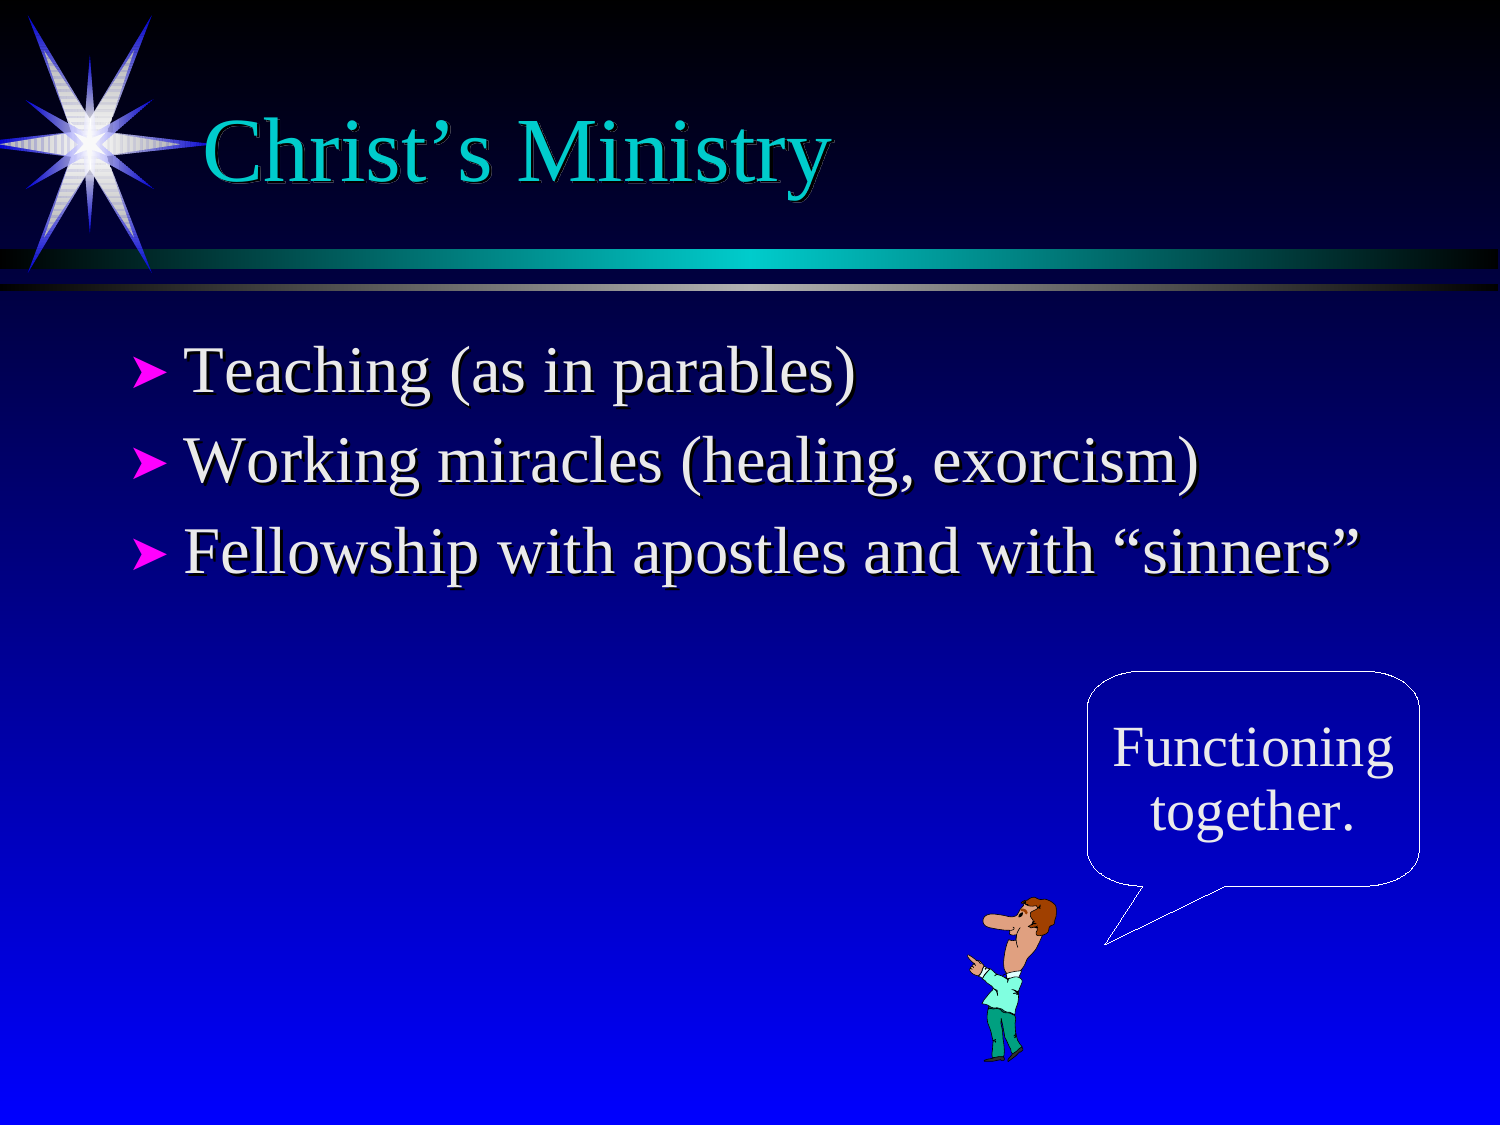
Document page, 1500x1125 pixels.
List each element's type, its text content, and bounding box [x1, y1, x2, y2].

--

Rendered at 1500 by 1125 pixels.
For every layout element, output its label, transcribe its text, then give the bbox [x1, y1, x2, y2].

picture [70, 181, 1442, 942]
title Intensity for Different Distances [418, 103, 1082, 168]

--

### Stated goal
Update the part of the listing that opens with the line containing "Document page, 1500x1125 pixels." and closes with the line containing "List each element's": give only those lines, with "bounding box" replaced by "enclosing rectangle" and everything else unchanged.

### Reply to the task
Document page, 1500x1125 pixels.
List each element's type, its text content, and enclosing rectangle [x1, y1, x2, y2].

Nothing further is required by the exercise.